- Uthali Union Location within Bangladesh
- Coordinates: 23°50′48″N 89°49′14″E﻿ / ﻿23.846791°N 89.820632°E
- Country: Bangladesh
- Division: Dhaka
- District: Manikganj
- Upazila: Shivalaya
- Established: 1918

Area
- • Total: 23.37 km^{2} (9.02 sq mi)

Population (2011)
- • Total: 24,702
- • Density: 1,057/km^{2} (2,738/sq mi)
- Time zone: UTC+6 (BST)
- Website: utholiup.manikganj.gov.bd

= Uthali Union, Shivalaya =

Uthali Union (উথলী ইউনিয়ন) is a union parishad under Shivalaya Upazila of Manikganj District in central Bangladesh.

== History ==
Uthali Union was established in 1918.

==Demographics==
According to the 2011 Bangladesh census, Uthali Union had 5,712 households and a population of 24,702. Islam was the majority religion (83.8% of the population). Hindus were the second-largest religious community (15.3% of the population). 9.4% of the population was under the age of 5. The literacy rate (age 7 and over) was 66.7%, compared to the national average of 51.8%.

==Education==
There is one secondary school, Utali Pilot Girls High School.

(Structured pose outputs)
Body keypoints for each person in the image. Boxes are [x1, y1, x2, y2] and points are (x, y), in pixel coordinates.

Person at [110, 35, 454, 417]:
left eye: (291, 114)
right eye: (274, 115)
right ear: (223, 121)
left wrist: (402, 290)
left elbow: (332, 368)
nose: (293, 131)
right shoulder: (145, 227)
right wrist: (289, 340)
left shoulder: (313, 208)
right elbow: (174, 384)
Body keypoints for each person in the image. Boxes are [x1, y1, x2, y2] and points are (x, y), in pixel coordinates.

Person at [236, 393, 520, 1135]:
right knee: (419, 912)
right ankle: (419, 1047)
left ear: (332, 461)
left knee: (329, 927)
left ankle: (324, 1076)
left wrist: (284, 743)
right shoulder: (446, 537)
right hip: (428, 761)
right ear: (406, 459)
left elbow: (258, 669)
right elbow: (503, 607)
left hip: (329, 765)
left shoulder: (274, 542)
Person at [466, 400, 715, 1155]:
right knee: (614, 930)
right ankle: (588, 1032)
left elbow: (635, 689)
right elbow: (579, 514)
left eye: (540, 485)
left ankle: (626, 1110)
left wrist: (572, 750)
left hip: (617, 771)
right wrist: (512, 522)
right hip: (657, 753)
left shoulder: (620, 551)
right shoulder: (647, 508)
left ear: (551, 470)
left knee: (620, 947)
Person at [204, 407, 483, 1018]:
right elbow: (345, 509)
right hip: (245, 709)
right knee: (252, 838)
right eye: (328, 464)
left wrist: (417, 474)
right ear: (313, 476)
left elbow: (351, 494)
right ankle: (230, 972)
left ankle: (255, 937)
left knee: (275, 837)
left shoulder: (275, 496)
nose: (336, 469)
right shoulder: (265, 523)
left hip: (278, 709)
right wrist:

> _WHAT TO DO_:
1. Translate this sentence from the Uthali Union article into Spanish: "Hindus were the second-largest religious community (15.3% of the population)."
2. List the administrative units that contain Uthali Union in the Uthali Union article, from the country down to the upazila, and give the level of each.
Nothing in this data is needed for the work here.

> _TASK-BY-TASK SOLUTIONS_:
1. Los hindúes eran la segunda comunidad religiosa más grande (15,3 % de la población).

2. Bangladesh (country), Dhaka (division), Manikganj (district), Shivalaya (upazila)